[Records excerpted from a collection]
┏━━

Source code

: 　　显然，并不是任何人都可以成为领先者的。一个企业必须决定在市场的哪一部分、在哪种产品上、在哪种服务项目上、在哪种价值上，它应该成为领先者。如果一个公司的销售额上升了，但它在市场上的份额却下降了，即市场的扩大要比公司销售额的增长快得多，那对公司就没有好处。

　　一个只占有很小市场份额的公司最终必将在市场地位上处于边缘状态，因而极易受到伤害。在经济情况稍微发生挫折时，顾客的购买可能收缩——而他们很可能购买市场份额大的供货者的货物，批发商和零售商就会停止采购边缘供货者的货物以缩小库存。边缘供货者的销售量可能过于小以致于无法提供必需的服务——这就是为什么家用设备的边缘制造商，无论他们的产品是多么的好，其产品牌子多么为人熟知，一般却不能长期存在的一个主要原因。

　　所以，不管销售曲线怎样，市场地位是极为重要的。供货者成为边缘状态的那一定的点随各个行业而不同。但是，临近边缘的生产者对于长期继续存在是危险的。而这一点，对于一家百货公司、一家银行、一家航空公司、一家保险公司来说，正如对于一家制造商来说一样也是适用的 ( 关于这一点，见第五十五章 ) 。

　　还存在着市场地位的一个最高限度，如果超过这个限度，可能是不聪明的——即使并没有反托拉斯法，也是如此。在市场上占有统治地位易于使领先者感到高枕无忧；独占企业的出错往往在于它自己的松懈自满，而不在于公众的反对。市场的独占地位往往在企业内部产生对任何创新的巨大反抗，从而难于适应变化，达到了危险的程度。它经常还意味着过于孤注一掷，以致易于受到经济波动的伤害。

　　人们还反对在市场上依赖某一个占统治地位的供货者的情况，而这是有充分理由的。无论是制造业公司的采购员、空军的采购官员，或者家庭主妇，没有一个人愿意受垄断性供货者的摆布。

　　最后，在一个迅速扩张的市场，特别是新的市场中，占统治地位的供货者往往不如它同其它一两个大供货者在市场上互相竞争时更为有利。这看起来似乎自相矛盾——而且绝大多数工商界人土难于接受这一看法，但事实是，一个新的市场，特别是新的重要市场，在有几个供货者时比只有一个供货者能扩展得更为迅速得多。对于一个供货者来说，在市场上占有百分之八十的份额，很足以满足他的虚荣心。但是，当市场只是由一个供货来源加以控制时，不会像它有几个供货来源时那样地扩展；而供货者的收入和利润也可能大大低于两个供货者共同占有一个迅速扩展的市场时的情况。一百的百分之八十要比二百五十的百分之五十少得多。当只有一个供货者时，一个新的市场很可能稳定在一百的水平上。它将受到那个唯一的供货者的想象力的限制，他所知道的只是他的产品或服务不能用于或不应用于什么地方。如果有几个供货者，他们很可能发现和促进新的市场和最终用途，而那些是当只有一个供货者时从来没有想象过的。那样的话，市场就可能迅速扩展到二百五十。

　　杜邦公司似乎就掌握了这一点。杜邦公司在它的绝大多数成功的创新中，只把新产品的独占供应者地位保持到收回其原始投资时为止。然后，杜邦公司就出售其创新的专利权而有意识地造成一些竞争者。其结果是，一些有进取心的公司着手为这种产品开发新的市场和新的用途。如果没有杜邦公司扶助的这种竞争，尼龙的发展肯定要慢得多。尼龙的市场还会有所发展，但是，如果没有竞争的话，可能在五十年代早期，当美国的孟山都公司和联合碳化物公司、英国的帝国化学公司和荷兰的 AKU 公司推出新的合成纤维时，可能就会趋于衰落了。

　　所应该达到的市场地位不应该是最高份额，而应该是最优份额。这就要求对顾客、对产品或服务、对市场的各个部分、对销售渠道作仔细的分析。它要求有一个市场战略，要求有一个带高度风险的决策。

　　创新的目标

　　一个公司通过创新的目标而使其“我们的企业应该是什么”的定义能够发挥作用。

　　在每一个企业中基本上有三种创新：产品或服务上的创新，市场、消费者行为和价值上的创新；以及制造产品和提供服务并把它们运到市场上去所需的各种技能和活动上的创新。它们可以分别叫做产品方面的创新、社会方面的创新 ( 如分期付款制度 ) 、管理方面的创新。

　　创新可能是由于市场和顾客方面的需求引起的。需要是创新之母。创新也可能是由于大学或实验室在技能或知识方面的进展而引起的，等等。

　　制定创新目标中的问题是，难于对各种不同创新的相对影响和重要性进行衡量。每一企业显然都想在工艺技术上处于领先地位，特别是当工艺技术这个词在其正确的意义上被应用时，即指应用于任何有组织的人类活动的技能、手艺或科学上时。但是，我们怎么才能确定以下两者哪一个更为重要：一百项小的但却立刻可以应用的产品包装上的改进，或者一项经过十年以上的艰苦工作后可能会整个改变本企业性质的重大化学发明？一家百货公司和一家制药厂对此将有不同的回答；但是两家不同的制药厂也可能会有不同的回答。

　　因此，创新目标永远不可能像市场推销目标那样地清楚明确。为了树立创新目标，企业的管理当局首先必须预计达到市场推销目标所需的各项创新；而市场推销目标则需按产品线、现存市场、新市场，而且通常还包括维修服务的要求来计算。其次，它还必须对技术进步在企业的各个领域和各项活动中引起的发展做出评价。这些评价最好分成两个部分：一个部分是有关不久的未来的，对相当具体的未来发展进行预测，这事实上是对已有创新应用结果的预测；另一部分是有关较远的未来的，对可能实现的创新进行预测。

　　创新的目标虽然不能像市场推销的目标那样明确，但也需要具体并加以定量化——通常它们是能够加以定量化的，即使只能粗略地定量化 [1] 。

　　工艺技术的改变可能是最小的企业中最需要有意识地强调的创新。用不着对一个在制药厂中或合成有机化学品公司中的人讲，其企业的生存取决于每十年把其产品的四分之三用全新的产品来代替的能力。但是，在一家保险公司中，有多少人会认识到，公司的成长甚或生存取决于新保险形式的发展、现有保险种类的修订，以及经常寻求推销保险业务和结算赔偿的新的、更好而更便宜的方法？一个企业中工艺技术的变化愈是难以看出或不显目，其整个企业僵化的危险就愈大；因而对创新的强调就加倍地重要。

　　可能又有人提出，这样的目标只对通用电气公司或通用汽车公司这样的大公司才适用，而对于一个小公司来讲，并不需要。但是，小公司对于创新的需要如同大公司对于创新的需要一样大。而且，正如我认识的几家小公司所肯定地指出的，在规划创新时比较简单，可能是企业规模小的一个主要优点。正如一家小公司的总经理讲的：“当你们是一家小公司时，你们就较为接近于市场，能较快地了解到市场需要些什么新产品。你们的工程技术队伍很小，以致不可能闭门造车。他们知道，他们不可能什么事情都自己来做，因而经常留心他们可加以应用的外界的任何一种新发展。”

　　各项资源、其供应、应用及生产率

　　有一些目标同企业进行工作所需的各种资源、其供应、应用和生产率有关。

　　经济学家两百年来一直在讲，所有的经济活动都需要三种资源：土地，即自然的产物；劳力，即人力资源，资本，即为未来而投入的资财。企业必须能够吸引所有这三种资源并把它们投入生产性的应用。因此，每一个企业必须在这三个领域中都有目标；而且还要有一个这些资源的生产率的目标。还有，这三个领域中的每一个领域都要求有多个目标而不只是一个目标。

┗━━
┏━━

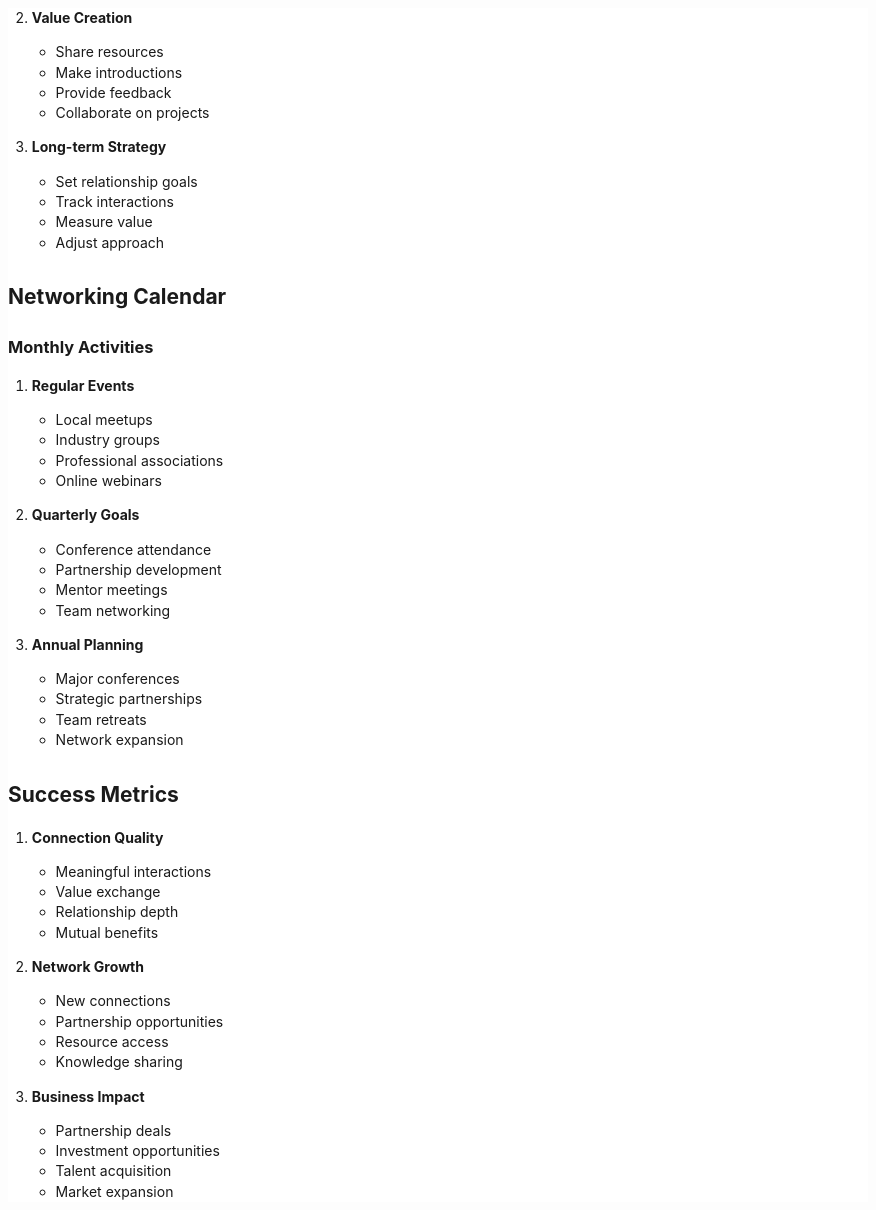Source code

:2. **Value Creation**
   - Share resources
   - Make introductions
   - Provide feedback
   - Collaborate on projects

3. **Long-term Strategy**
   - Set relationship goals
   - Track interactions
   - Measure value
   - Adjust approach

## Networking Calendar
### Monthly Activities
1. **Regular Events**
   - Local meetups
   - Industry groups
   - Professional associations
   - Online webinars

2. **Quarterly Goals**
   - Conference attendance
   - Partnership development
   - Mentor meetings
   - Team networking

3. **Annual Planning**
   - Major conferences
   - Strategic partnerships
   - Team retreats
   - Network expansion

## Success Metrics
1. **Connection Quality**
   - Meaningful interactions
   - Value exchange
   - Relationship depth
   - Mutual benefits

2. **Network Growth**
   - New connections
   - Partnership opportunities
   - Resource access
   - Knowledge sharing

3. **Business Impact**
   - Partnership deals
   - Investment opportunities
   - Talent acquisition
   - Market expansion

┗━━

## Request
In the records, find every line that has the string "interactions" and copy it.

## Response area
   - Track interactions
   - Meaningful interactions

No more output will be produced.